Пять слов. Просто пять слов. Но от них Майе стало очень нехорошо. И стыдно. Она вспомнила, как приходил после генеральных репетиций папа – опустошенный и с уставшими глазами. Садился в кресло с нотами и карандашом в руках, и в это время в квартире должна была стоять абсолютная тишина.
– А конфеты я думаю прятать. Мне кажется, их даже в детстве столько не едят, – тарелка уже оказалась на столе, а сам Илья доставал столовые приборы. И говорил – очень ровным голосом. От которого ломило зубы и хотелось закричать в ответ. «Перестань!». Или – «Прости!». Вместо этого она села напротив, поджав под себя ногу.
– Приятного аппетита.
– Спасибо, – все так же ровно. И спокойно принялся за ужин.
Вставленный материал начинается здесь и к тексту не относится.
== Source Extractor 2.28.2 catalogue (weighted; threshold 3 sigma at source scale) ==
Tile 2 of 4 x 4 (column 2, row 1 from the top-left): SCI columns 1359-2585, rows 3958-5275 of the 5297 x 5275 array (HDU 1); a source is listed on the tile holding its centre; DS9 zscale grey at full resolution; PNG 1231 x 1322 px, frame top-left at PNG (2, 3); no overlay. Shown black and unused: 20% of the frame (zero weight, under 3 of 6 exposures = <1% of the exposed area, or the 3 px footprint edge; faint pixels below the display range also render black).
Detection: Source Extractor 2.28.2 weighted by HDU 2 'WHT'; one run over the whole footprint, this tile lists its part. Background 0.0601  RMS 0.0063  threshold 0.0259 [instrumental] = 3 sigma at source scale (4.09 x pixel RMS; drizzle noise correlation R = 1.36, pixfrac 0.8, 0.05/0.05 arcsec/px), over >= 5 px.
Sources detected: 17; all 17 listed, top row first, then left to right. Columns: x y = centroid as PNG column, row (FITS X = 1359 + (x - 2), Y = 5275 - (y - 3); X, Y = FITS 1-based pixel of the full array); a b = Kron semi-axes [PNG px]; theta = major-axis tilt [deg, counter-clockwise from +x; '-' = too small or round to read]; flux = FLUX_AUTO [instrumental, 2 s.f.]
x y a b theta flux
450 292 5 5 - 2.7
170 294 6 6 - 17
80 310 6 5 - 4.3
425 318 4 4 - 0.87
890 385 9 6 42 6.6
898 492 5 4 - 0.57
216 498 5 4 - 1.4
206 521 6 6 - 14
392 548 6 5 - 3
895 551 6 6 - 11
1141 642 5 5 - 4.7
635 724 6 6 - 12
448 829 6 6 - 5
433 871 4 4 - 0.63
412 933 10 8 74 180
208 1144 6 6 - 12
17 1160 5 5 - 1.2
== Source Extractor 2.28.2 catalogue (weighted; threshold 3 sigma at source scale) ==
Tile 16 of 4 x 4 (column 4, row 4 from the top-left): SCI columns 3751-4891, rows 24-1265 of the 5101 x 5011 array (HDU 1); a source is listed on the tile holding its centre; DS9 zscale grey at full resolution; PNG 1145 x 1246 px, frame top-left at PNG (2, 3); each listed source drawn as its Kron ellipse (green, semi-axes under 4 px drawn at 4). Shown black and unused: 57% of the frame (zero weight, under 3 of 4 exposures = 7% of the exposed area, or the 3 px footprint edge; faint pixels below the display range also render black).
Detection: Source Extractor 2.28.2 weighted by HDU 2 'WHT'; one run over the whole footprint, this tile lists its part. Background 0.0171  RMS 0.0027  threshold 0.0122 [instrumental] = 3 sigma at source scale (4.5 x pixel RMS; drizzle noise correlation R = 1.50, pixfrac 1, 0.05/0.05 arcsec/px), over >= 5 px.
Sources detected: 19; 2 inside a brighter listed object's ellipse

Тишина и его спокойствие словно остро отточенным карандашом подчеркивали то, что Майя все сильнее чувствовала. Его недовольство и даже раздражение. Не в словах. Не в жестах. В чем-то другом она его чувствовала так ясно, будто это были её эмоции. И Майе срочно нужно от них избавиться.
– А ты в детстве любил конфеты?
– Не помню, – он аккуратно промокнул губы салфеткой. – Наверное, да.
– Конфеты можно, конечно, прятать, – она принялась рассуждать с подчеркнуто серьезным видом. – Но я уже достигла того возраста, когда мне продадут не только сигареты и алкоголь, но и – о, ужас – конфеты. И вообще, шоколад повышает уровень эндорфина в крови. А это гормон счастья, между прочим. Все хотят быть счастливы, разве нет?